The Joy of Cuban Food

The Joy of Cuban Food

The joy of Cuban food


Cuba changes fast..

I've just come back from my second trip to Cuba in as many years (lucky me!) and one of the things that really stood out this time was how good the Cuban food was - especially in a country famed for having some of the worst food around. A couple of years ago salt and pepper was top of the packing list before you went to Cuba as the food was limited to tasteless pork and rice. Things in Cuba change fast though and with the government ever so slowly relaxing their grip, new private restaurants are popping up all over the place and some of them are really world class.


Imaginative, tasty menus

Admittedly the Cubans don't have it particularly easy seeing as imports are limited, but this is almost what is so great about eating at what is essentially someone's house. It means the menus are imaginative, they change daily, and most importantly, it all tastes good. Take L'Atelier in Vedado which feels more like a trendy lounge in Ibiza than a hidden restaurant in Havana, or Sushi Santi where you can enjoy the freshest Sashimi straight from Fisherman Santi's beach shack.
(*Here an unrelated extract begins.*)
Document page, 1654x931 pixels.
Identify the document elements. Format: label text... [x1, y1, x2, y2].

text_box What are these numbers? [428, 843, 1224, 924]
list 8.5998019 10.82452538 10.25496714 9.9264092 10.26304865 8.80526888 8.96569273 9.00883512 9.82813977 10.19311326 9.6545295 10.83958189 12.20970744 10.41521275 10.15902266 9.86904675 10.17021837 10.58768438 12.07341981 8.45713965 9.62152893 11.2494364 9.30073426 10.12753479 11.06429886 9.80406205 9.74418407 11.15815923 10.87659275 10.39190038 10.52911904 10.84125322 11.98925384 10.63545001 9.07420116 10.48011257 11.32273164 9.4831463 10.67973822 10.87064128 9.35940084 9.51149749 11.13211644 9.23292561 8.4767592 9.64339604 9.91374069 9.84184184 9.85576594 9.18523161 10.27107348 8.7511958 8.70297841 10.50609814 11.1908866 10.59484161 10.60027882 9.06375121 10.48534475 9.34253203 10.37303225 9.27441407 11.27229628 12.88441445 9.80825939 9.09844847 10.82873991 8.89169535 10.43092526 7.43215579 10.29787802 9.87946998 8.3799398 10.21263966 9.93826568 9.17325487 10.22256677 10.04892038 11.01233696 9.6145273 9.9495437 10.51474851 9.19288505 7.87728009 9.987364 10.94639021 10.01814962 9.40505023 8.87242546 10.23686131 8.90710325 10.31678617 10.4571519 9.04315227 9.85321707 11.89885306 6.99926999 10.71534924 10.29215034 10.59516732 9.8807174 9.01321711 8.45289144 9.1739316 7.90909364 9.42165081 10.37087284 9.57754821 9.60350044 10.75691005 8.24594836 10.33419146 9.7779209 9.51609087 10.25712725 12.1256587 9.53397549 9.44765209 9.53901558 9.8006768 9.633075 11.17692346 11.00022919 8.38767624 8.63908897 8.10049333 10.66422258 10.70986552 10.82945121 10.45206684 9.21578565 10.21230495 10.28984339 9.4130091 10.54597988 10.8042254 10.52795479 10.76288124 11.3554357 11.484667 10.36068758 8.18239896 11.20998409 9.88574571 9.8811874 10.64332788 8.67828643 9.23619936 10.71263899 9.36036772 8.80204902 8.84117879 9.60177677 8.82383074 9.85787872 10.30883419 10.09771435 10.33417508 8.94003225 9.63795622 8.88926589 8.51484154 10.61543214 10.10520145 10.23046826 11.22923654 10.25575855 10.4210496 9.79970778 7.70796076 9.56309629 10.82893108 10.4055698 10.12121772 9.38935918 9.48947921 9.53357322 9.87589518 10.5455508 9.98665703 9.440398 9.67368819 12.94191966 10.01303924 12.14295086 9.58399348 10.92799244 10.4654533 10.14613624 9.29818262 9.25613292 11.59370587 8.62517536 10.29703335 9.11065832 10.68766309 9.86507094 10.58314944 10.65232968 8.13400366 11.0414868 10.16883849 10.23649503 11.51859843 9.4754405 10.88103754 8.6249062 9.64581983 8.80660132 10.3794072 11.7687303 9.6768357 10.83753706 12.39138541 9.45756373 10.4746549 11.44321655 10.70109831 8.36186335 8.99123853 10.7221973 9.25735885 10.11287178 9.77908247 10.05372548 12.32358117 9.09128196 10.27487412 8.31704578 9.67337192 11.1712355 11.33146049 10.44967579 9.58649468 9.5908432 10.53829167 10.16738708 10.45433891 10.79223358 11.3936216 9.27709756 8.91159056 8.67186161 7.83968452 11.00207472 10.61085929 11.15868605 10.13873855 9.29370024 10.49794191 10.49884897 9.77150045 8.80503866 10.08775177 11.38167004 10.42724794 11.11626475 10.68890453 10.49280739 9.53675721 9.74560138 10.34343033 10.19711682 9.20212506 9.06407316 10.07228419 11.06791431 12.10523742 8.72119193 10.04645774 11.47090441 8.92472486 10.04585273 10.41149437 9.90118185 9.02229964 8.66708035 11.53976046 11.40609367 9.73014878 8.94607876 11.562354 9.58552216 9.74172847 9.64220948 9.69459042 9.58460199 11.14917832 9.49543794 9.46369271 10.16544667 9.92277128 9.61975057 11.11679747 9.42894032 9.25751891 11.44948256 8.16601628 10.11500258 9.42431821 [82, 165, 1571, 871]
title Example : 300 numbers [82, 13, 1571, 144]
There are of course more traditional restaurants, like Paladar San Cristobal in the old town which, is crammed full of old furniture and paraphernalia from the pre-revolution days and serves yummy tapas style dishes. Or La Esperanza, one of the old-school paladars where there are no menus and the owner simply reads out what they've got that night. In some you'll find mismatched plates and glasses, while the newer ones have a slightly more sophisticated atmosphere. There are some pretty good state run restaurants which I'd happily return to as well. The key is knowing which ones are worth it. In Havana, the grand Café del Oriente is a little OTT on the elaborate décor front, but the food is good, the service attentive. For excellent seafood, El Templete overlooks the harbour and you can sit outside - perfect for your first night after a long flight if you don't fancy taking to Havana's backstreets in search of a hidden private house.


Exploring outside Havana

Outside Havana, the choice is of course more limited and in some places still pretty awful, but there are still some cracking little places around so you won't go hungry for long. Paladar 1514 in Trinidad is bursting with atmosphere and as well as great food it has a fun little bar, in Sancti Spiritus, Meson de la Plaza serves up a mean Ropa Vieja (literally meaning 'old clothes', which is a delicious beef stew) and over in Vinales we met some lovely locals who invited us round to dinner. Finally, if you are spending some time on the beach, the chefs at Melia Buena Vista and Paradisus Rio de Oro, who hail from Italy and the Philippines respectively, certainly did not disappoint with their native/Cuban fusion creations!